Speaking from my own experience, marrying someone who was a virgin-and I wasn't-it has not been easy. My mother died right before I got married, and comatose libido tends to be associated with bereavement. But that's how real sex works, there are added layers: you're stressed out because of things at work, your mother has died and your libido is in a coma, or whatever. One of the major themes of this book is community. Chastity is a community discipline and we need to be in conversation with our brothers and sisters in Christ about sexuality. But I'm well aware that it's not easy.

It's not just sex but marriage that we need to be open with our community about. Marriage is hard, and married sexuality is only one of many aspects of married life that is difficult, and you feel like you're not doing it right. I have innumerable friends who've said, `I felt like on my wedding night or my honeymoon, I was supposed to be rarin' to go, wanting to have sex 24/7, and I didn't feel that way so I felt like a failure.' We have so many expectations coming from so many different places. It's crucial that you try to be reflective not only with your spouse, but with some wise friends who can walk with you.

Can sex ever become too big a part of someone's marriage? Would you use the language of chastity to talk to a couple that was in that situation?
Certainly I think sexual brokenness can manifest itself in marriages just as easily as it can manifest itself outside of marriage, and I can imagine marriages where sex becomes too all-consuming. Some couples might use sex as an escape from some other issues. In the book, the way I talk about marital sexuality has more to do with wanting to suggest that our contemporary society has started defining good sex in a marriage as that sex which parrots unmarried sex as much as possible, that it's always swinging from the chandeliers, and that it is not grounded in domesticity. Flipping through contemporary magazines and talk shows, I think we get the message that domestic routine is at odds with what sex is.

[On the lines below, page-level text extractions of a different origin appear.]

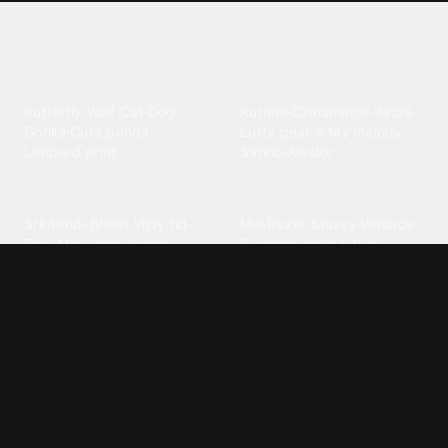
Explore different wallpaper
categories
Animals
Anime
Butterfly
·
Wolf
·
Cat
·
Dog
·
Kuromi
·
Cinnamoroll
·
Itachi
·
Gorilla
·
Cute panda
·
Luffy gear 5
·
My melody
·
Leopard print
Sanrio
·
Alastor
Bollywood
Brands
Srk
·
Hindi
·
Bhoot
·
Vijay hd
·
Msi
·
Razer
·
Stussy
·
Versace
·
Desi
·
Meri maa
·
Jawan
Supreme
·
hello kittys
·
Oneplus
Cars & Vehicles
Comics
Jdm
·
Hot wheels
·
Bmw 4k
·
Cartoon
·
Stitchs
·
Marvel
·
Zx10r
·
Car photos
·
Bmw car
Steven universe
·
·
Bugatti chiron
Powerpuff girls
·
Spiderman 4k
·
Lobo
Designs
Drawings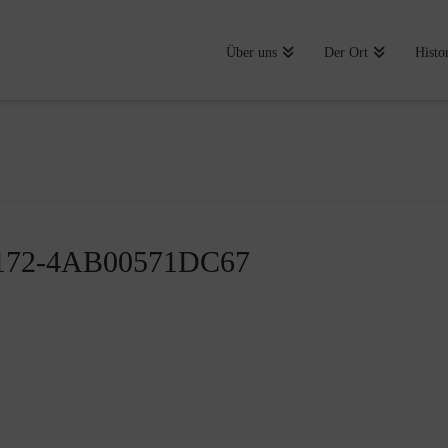
Über uns
Der Ort
Histo
172-4AB00571DC67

The Christian message would actually be the opposite of that. We would say, if sex was made for marriage, we must learn from that something about what good sex looks like. That doesn't mean it's not exciting--of course married sex can be exciting--but rather that it is part and parcel of married life and one's domestic economy. In general in the book, I try to remember that there are lots of disciplines of abstinence in the church, like fasting and simplicity and tithing and so forth, and that what these disciplines have in common is that they clear out a space to allow us to attend to God in a particular way. I wouldn't suggest that everyone has to adopt a Lenten sex fast like some of my friends did. But sex does require discipline--the discipline of fidelity, along with figuring out the discipline of having sex when you don't want to, or refraining from having sex when you really want to.

What are your views on sexual education? When, and where-public schools, churches, families?
I would say, from the womb. I imagine that when one has kids, these are not soundbites we're trying to impart to our children, but ways of faithfulness that we're trying to form in our children. It's not going to work if you wait till they're 13 and sit them down and have one conversation about the birds and the bees. Rather, that should be a process that starts from day one. It's unfortunate that socially we're in a situation where we have to have curricula about these things. You don't form character by having experts come in and teach a seminar to 9th graders.

I would hope that schools, churches, and other groups would think about sexual education in pretty broad terms, as part and parcel of fostering good character. It might somehow be something that's integrated into the life of a school and not something that's taught in PE class one month a year. That sounds like a pipe dream, though.